TEXT -
####
In the staggering (literally, in our case) Abel Tasman National Park we pull on our unsuitable walking shoes to tackle the area’s world-famous coastal track. The pathway cuts through the park’s stunning beaches, coves and looming granite cliffs, which look as if they’ve been chipped away by a sculptor’s tool. Wilsons, manned by a team of friendly locals, runs multi-day hiking and kayaking breaks and offers two beachfront lodges to unwind in each night. It is only at dinnertime, after several hours of walking with our backs drenched in sweat, that we truly appreciate the taste of cold New Zealand wine.
DAYS ELEVEN TO THIRTEEN
After a quick trip from Nelson (internal flights in New Zealand, we learn, are like catching a bus) we land in Christchurch and check into the boutique hotel The George. The city has been reimagined following the earthquake that struck in 2011 destroying much of its neo-Gothic architecture. We head for lunch at Universo, a plant-filled bistro set in the undulating Christchurch Art Gallery. Ordering enough to sink a fishing boat, we lap up ceviche, confit-chicken gnocchi, beef-cheek pappardelle, tahini-grilled cauliflower and bread with a medjool date and goat’s-cheese butter.
Black Cat Cruises sets off from Akaroa Harbour and offers visitors the chance to swim with wild Hector’s dolphins, the world’s rarest endangered oceanic breed. On this particular day the choppy waters and a cold wind bring out their mischievous side. One by one, our small group slides into the water while a pod of ten dolphins dive and flip around us, coming so close I can make out the patches of black around their eyes. Above the slosh of the waves and the delighted yells of the group, I can hardly hear the shouts of our skipper. “This is unbelievable!” he yells. “You almost never see this many!”
####
RAW DATA -
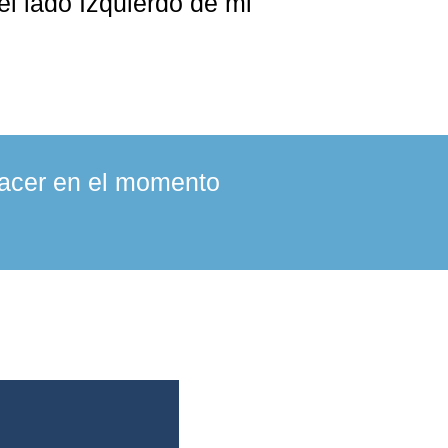
l lado Izquierdo de mi
hacer en el momento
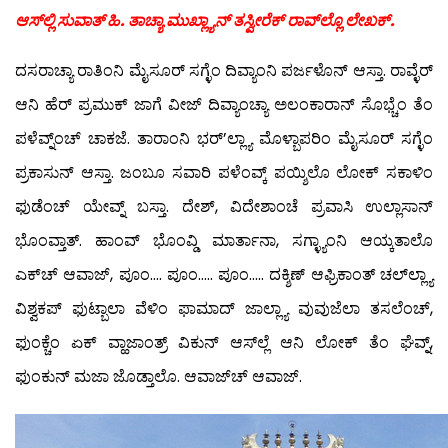
ಆಸ್‍ಲ್ಲಿ ಸುವಾತ್ ಹಿ. ತಾಚ್ಯಾ ಮುಖ್ಲ್ಯಾನ್ ತಸ್ವೀರೆಕ್ ರಾವ್‍ಲ್ಲೊ ಲೇಖಕ್.
ದಸರಾಚ್ಯಾ ರಾತಿಂನಿ ಮೈಸೂರ್ ಸಗ್ಳೆಂ ದಿವ್ಯಾಂನಿ ಪರ್ಜಳೊನ್ ಆಸ್ತಾ. ರಾವ್ಳೆರ್
ಆನಿ ಹೆರ್ ಪ್ರಮುಕ್ ಜಾಗೆ ವೀಜ್‍ ದಿವ್ಯಾಂಚ್ಯಾ ಅಲಂಕಾರಾನ್ ಸೊಭ್ಚೆಂ ತೆಂ
ಪಳೆವ್ನ್ಂಚ್ ಚಾಕಜೆ. ತಾರಾಂನಿ ಭರ್’ಲ್ಲ್ಯಾ ಮೊಳ್ಬಾಪರಿಂ ಮೈಸೂರ್ ಸಗ್ಳೆಂ
ಪ್ರಕಾಸುನ್ ಆಸ್ತಾ. ಜಂಬೂ ಸವಾರಿ ಪಳೆಂವ್ಕ್ ಪಯ್ಶಿಲೊ ಲೋಕ್ ಸಕಾಳಿಂ
ಫುಡೆಂಚ್ ಯೇವ್ನ್ ಬಸ್ತಾ. ದೇಶ್, ವಿದೇಶಾಂಚೆ ಪ್ರವಾಸಿ ಉಲ್ಲಾಸಾನ್
ಭೊಂವ್ತಾತ್. ಹಾಂವ್ ಭೊಂವ್ಡಿ ಮಾರ್ತಾನಾ, ಸಗ್ಳ್ಯಾಂನಿ ಆಯ್ಕತಾಲೊ
ಎಕ್‍ಚ್ ಆವಾಜ್, ಪೂಂ…. ಪೂಂ….. ಪೂಂ….. ದಕ್ಶಿಣ್ ಆಫ್ರಿಕಾಂತ್ ಚಲ್‍ಲ್ಲ್ಯಾ
ವಿಶ್ವಕಪ್ ಫುಟ್ಬಾಲಾ ವೆಳಿಂ ಫಾಮಾದ್ ಜಾಲ್ಲ್ಯಾ ವುವುಜೆಲಾ ತಸಲೆಂಚ್,
ಫುಂಕ್ಚೆಂ ಏಕ್ ವ್ಹಾಜಾಂತ್ರ್ ವಿಕುನ್ ಆಸ್‍ಲ್ಲೆ ಆನಿ ಲೋಕ್ ತೆಂ ಘೆವ್ನ್,
ಫುಂಕುನ್ ಮಜಾ ಜೊಡ್ತಾಲೊ. ಆವಾಜ್‍ಚ್ ಆವಾಜ್.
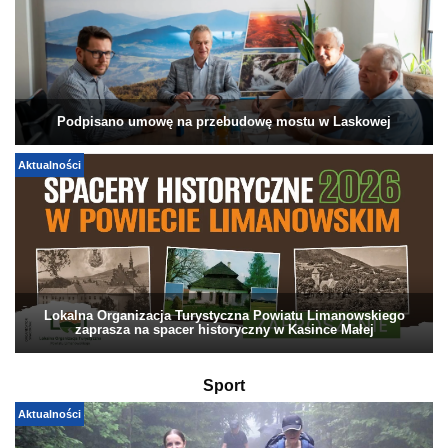
Podpisano umowę na przebudowę mostu w Laskowej
Aktualności
Lokalna Organizacja Turystyczna Powiatu Limanowskiego
zaprasza na spacer historyczny w Kasince Małej
Sport
Aktualności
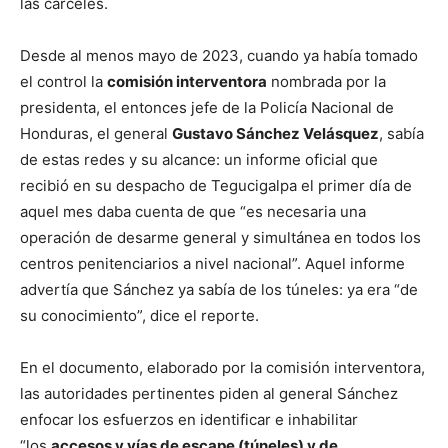
las cárceles.
Desde al menos mayo de 2023, cuando ya había tomado
el control la
comisión interventora
nombrada por la
presidenta, el entonces jefe de la Policía Nacional de
Honduras, el general
Gustavo Sánchez Velásquez
, sabía
de estas redes y su alcance: un informe oficial que
recibió en su despacho de Tegucigalpa el primer día de
aquel mes daba cuenta de que “es necesaria una
operación de desarme general y simultánea en todos los
centros penitenciarios a nivel nacional”. Aquel informe
advertía que Sánchez ya sabía de los túneles: ya era “de
su conocimiento”, dice el reporte.
En el documento, elaborado por la comisión interventora,
las autoridades pertinentes piden al general Sánchez
enfocar los esfuerzos en identificar e inhabilitar
“los
accesos y vías de escape (túneles) y de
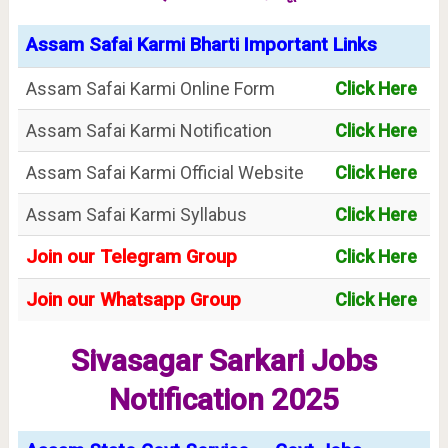
Assam Safai Karmi Bharti Important Links
Assam Safai Karmi Online Form
Click Here
Assam Safai Karmi Notification
Click Here
Assam Safai Karmi Official Website
Click Here
Assam Safai Karmi Syllabus
Click Here
Join our Telegram Group
Click Here
Join our Whatsapp Group
Click Here
Sivasagar Sarkari Jobs
Notification 2025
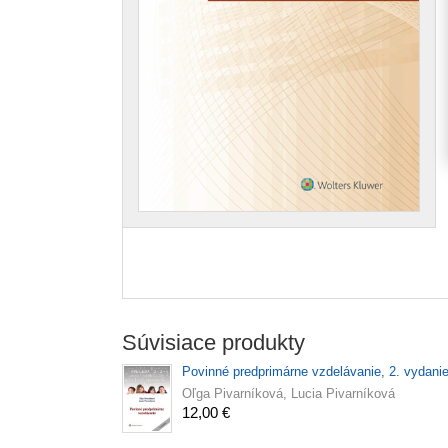
Súvisiace produkty
Povinné predprimárne vzdelávanie, 2. vydani
Oľga Pivarníková, Lucia Pivarníková
12,00 €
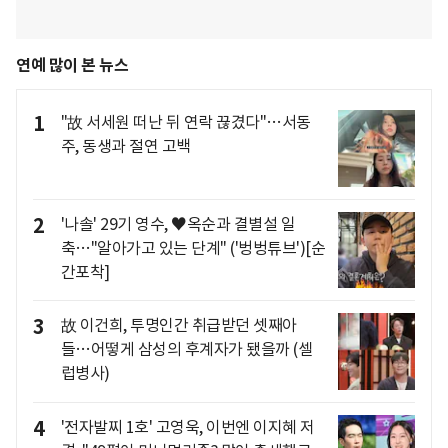
연예 많이 본 뉴스
1
"故 서세원 떠난 뒤 연락 끊겼다"…서동
주, 동생과 절연 고백
2
'나솔' 29기 영수, ♥옥순과 결별설 일
축…"알아가고 있는 단계" ('벙벙튜브')[순
간포착]
3
故 이건희, 투명인간 취급받던 셋째아
들…어떻게 삼성의 후계자가 됐을까 (셀
럽병사)
4
'전자발찌 1호' 고영욱, 이번엔 이지혜 저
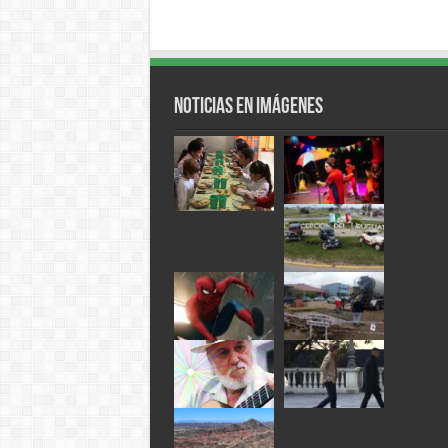
Noticias en Imágenes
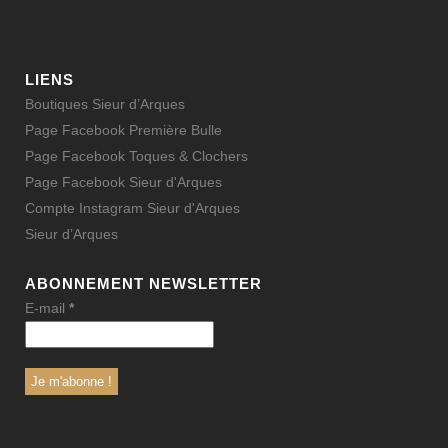
LIENS
Boutiques Sieur d’Arques
Page Facebook Première Bulle
Page Facebook Toques & Clochers
Page Facebook Sieur d'Arques
Compte Instagram Sieur d'Arques
Sieur d’Arques
ABONNEMENT NEWSLETTER
E-mail
*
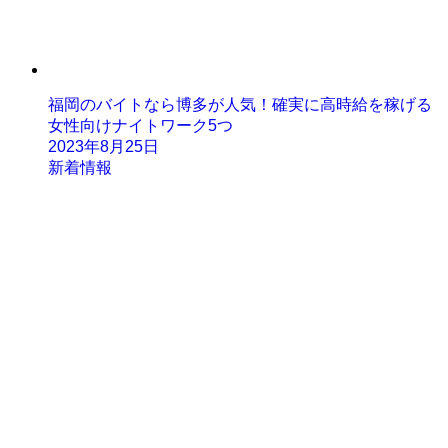
福岡のバイトなら博多が人気！確実に高時給を稼げる
女性向けナイトワーク5つ
2023年8月25日
新着情報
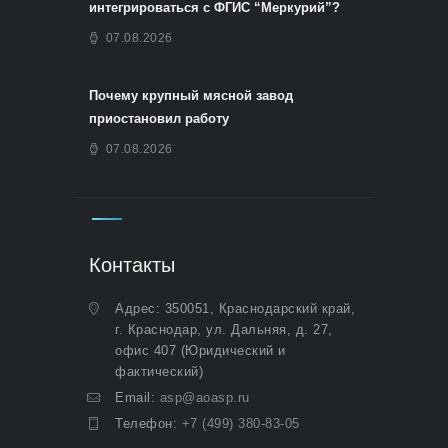
интегрироваться с ФГИС “Меркурий”?
07.08.2026
Почему крупный мясной завод
приостановил работу
07.08.2026
Контакты
Адрес: 350051, Краснодарский край,
г. Краснодар, ул. Дальняя, д. 27,
офис 407 (Юридический и
фактический)
Email:
asp@aoasp.ru
Телефон:
+7 (499) 380-83-05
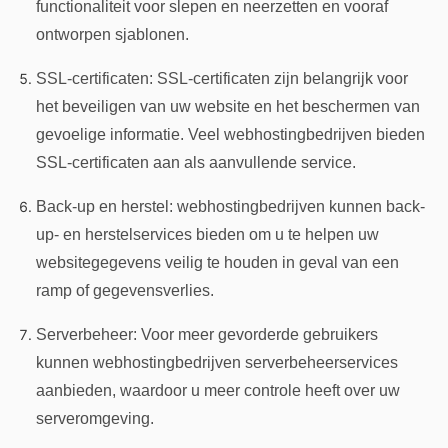
functionaliteit voor slepen en neerzetten en vooraf
ontworpen sjablonen.
SSL-certificaten: SSL-certificaten zijn belangrijk voor
het beveiligen van uw website en het beschermen van
gevoelige informatie. Veel webhostingbedrijven bieden
SSL-certificaten aan als aanvullende service.
Back-up en herstel: webhostingbedrijven kunnen back-
up- en herstelservices bieden om u te helpen uw
websitegegevens veilig te houden in geval van een
ramp of gegevensverlies.
Serverbeheer: Voor meer gevorderde gebruikers
kunnen webhostingbedrijven serverbeheerservices
aanbieden, waardoor u meer controle heeft over uw
serveromgeving.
####
TASK ITEM -
Answer these questions from the New Zealand travel text:
1. Which company runs multi-day hiking and kayaking breaks in Abel Tasman National Park?
2. In what year did the earthquake strike Christchurch?
3. How many dolphins were in the pod that swam around the group?
The listing isn't needed for anything here.

TASK RESULT -
1. Wilsons
2. 2011
3. Ten